What Brueggemann did do for us was to map the Psalms along something other than “formal” grounds. It is traditional to see Psalms of lament, and hymns, and confession, etc.. Brueggemann, instead of looking at the form, looked at the substance and condition and so related each Psalm to the journey through life — with its ups and downs.
I see the same three “seasons of life,” but I prefer to use other terms. I think we should call them Shalom, Confusion, and the Return of Shalom. But I see another element to these that can add a foundation to the seasons of life: Hope.
Each of us starts our journey with the general belief that God’s Kingdom will someday be established (our hope), and we sometimes find ourselves in Shalom, and sometimes in utter confusion — when bad things happen and the bad is just not right or just or good, and then sometimes we find that Shalom comes back.
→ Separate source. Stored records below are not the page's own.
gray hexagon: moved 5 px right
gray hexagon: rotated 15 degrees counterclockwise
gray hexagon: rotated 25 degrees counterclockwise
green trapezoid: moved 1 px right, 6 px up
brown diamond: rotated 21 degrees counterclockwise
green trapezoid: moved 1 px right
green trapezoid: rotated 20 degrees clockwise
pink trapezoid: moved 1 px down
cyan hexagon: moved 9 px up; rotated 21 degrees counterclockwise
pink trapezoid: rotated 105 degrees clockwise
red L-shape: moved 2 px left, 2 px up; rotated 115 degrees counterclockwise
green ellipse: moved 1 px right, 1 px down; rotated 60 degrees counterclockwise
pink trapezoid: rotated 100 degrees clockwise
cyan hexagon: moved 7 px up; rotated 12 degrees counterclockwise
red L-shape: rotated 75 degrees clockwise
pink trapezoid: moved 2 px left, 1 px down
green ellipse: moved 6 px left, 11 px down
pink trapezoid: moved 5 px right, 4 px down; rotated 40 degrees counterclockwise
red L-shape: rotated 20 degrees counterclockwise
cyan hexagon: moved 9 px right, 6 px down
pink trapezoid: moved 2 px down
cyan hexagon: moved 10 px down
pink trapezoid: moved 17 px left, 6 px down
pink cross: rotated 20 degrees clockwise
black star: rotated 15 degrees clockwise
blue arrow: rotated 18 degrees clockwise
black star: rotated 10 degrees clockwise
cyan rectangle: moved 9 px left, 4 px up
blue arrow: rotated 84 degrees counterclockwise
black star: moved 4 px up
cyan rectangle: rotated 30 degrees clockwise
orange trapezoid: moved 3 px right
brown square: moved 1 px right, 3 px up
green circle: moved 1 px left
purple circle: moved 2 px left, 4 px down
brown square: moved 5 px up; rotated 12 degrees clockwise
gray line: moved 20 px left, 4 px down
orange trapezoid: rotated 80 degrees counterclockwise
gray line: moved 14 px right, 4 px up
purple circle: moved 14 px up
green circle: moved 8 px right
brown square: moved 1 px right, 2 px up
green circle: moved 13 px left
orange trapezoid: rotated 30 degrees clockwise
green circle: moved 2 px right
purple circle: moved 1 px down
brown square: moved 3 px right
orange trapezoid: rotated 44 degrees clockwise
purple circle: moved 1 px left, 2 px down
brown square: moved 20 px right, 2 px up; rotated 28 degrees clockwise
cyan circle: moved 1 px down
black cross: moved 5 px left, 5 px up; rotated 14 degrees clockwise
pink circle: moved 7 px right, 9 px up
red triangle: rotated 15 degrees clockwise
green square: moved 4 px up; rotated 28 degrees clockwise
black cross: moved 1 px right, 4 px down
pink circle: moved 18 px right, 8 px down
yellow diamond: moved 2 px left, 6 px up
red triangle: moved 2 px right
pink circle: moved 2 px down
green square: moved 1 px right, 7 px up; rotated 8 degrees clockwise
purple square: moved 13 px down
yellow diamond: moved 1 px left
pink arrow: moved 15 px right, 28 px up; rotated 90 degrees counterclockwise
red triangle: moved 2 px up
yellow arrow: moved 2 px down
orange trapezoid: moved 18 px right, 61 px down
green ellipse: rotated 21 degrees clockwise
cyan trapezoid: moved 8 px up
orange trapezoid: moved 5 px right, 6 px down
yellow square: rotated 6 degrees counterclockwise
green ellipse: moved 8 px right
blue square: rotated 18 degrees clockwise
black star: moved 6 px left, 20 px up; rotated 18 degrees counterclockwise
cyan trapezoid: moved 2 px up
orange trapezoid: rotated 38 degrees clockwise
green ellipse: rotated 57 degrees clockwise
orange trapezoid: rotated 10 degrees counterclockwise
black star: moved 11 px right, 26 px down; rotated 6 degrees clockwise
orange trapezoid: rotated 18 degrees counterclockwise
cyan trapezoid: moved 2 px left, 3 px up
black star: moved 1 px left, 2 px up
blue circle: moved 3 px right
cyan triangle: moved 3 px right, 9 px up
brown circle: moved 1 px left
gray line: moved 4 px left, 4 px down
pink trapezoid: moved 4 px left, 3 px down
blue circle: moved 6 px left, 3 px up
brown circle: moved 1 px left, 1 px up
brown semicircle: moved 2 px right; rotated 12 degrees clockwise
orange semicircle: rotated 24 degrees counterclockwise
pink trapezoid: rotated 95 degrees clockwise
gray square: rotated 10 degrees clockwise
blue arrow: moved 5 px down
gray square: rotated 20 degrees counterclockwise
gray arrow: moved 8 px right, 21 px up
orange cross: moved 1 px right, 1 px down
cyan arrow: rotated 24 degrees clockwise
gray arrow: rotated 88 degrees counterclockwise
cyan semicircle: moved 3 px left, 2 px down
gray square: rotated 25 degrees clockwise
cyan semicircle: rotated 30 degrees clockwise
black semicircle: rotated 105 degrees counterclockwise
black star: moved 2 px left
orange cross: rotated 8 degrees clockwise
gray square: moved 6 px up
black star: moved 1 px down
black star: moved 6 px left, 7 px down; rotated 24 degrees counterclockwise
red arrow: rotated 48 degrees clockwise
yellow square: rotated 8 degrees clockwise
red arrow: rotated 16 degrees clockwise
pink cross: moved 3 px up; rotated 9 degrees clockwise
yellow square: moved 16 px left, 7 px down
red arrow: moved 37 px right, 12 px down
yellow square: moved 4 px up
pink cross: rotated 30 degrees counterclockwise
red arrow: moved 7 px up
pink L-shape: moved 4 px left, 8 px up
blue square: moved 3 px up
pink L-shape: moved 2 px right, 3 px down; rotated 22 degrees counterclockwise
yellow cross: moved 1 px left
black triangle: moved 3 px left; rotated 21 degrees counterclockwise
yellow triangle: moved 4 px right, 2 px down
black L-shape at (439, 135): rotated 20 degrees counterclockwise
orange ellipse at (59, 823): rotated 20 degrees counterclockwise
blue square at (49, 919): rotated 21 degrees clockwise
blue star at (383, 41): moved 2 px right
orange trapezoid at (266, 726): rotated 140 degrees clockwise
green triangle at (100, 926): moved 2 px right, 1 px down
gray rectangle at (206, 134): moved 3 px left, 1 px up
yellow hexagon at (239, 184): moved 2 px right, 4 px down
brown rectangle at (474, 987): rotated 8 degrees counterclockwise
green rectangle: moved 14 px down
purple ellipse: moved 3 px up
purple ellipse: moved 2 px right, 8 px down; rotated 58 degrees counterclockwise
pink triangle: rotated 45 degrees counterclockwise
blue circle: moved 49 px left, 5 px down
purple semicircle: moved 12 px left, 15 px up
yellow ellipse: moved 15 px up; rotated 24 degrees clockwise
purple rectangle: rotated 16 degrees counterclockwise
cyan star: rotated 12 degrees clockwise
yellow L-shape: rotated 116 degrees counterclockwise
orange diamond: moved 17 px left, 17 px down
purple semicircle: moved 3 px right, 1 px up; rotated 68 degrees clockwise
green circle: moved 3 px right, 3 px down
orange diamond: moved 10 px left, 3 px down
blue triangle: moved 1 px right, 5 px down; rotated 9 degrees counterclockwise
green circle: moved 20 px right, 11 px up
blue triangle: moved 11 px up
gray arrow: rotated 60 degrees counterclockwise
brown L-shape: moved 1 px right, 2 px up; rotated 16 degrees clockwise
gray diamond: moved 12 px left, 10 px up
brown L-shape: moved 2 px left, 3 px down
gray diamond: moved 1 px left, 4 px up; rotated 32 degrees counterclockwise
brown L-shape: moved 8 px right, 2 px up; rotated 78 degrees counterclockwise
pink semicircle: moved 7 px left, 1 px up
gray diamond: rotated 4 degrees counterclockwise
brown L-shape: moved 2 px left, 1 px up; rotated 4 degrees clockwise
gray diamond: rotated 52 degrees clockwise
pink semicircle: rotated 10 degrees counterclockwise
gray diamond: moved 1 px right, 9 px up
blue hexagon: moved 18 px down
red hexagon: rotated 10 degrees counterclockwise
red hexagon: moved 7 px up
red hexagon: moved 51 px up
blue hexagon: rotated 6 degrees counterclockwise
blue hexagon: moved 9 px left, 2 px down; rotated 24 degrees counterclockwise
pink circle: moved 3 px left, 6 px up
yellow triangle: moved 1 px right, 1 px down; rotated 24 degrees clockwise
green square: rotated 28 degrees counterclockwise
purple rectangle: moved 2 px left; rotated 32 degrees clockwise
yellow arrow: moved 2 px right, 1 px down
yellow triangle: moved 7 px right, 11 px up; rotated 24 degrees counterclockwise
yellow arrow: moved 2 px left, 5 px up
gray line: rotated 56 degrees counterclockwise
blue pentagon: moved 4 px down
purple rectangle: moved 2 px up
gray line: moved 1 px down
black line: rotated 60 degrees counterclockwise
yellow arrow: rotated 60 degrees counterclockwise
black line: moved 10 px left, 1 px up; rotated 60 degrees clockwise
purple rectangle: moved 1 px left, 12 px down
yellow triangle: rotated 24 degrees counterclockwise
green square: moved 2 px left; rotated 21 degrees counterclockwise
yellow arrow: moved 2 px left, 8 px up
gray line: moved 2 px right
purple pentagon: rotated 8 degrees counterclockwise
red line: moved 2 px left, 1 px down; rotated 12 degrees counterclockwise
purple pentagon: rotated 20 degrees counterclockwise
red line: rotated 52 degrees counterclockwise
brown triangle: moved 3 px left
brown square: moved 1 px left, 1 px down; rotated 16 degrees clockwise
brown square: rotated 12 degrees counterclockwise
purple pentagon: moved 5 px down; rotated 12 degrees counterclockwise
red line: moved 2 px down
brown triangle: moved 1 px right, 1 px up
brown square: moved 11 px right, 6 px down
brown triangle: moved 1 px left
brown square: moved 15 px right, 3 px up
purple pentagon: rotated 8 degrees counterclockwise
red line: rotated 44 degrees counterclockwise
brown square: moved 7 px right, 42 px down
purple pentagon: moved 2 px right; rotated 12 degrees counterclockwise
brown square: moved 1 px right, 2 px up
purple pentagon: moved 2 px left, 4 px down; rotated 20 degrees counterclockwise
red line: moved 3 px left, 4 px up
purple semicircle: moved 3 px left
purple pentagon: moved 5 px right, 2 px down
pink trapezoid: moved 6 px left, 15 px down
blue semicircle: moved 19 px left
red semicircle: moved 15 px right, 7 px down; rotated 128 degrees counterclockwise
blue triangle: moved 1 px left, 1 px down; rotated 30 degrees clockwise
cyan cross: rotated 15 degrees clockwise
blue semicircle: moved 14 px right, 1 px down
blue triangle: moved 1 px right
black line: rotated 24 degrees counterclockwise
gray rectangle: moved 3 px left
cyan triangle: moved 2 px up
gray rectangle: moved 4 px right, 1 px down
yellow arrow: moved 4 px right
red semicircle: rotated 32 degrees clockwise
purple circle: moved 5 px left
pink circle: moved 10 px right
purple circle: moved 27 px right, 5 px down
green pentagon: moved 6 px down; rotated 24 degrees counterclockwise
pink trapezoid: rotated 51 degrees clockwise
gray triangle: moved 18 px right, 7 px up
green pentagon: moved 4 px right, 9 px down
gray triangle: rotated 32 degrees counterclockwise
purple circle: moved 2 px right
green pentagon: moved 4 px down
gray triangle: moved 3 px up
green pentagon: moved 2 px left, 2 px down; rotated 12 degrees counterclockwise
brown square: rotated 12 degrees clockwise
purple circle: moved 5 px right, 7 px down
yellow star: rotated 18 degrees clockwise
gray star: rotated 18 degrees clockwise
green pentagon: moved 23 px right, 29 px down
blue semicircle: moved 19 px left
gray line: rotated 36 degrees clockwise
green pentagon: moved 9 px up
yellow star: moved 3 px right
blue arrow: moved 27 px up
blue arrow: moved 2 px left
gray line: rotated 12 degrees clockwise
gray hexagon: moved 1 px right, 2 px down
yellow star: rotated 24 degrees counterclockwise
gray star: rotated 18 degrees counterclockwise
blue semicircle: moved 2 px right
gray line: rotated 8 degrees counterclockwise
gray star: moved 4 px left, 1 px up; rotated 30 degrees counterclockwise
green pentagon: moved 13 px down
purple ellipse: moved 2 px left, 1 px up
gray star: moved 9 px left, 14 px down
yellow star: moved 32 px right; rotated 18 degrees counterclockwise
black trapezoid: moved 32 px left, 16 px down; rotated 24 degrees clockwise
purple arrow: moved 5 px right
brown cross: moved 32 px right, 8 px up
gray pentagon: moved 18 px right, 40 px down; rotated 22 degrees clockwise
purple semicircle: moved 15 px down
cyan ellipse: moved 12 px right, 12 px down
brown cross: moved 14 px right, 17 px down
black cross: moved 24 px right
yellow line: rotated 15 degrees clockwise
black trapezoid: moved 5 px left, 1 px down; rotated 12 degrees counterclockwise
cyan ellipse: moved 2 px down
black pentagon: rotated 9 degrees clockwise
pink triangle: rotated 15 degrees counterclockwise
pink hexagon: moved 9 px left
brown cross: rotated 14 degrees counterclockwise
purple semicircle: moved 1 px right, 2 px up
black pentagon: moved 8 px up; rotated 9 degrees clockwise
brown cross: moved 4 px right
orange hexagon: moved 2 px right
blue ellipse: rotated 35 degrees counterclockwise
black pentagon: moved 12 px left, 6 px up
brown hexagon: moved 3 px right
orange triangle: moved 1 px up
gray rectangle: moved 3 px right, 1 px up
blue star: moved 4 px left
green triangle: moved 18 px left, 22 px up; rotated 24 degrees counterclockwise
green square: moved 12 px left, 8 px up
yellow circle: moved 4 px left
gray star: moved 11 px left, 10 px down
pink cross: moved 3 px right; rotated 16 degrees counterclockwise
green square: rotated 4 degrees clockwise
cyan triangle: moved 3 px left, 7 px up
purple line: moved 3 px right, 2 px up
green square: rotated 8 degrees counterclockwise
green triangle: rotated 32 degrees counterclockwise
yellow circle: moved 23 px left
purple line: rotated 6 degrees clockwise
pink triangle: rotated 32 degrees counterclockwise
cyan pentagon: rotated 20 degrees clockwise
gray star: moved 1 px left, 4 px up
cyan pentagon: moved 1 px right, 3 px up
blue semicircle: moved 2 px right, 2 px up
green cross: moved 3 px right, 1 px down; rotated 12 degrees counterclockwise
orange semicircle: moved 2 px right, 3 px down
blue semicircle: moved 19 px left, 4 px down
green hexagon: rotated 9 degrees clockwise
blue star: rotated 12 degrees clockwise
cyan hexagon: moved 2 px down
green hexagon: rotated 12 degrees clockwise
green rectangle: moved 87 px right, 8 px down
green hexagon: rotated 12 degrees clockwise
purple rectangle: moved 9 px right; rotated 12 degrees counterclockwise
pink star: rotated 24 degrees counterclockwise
All the Psalms fit into one of these seasons of life. But, we would never turn to pray if we didn’t think there was a condition of life that was right, a Kingdom condition. We pray because ultimately we believe God wants to redeem the world in which we live. Only because we sense this do we know Shalom, Confusion, and the Return of Shalom after Confusion.
If we find ourselves in confusion, we discover that the Psalms of (disorienting) confusion are appropriate; if we find ourselves in good times, we find the prayers of (orienting) Shalom to be our words. (You can see that a good exercise for each of us is to read the Psalms and mark down a category for each Psalm.)
It would be quite easy to think that Hope is really the same as the Return of Shalom, which it is for Brueggemann, but I have given its own category because I think it is both an experience and an expectation. It becomes the guiding star of all of prayer: we long for the day when God’s will is established, and that is why we turn to God — sometimes in praise because we see it all around us and sometimes in utter protest because God seems to watching instead of making it happen.
All prayer, so I believe, comes from one basic belief: hope that God will establish the Kingdom. Psalm 47 is a good example.
“Clap your hands, all you peoples!
shout to God with louds songs of joy.
For Yahweh, the Most High, is awesome, a great king over all the earth.”
Here is both an experience of what has just happened, and yet at the same time the very hope that sustained Israel. This prayer, then, is the rock-bottom of why we even pray. Someday, we are taught to pray, God will be gloriously enthroned and will be eternally King.
Jesus taught us to pray about this in these words: “May your kingdom come.”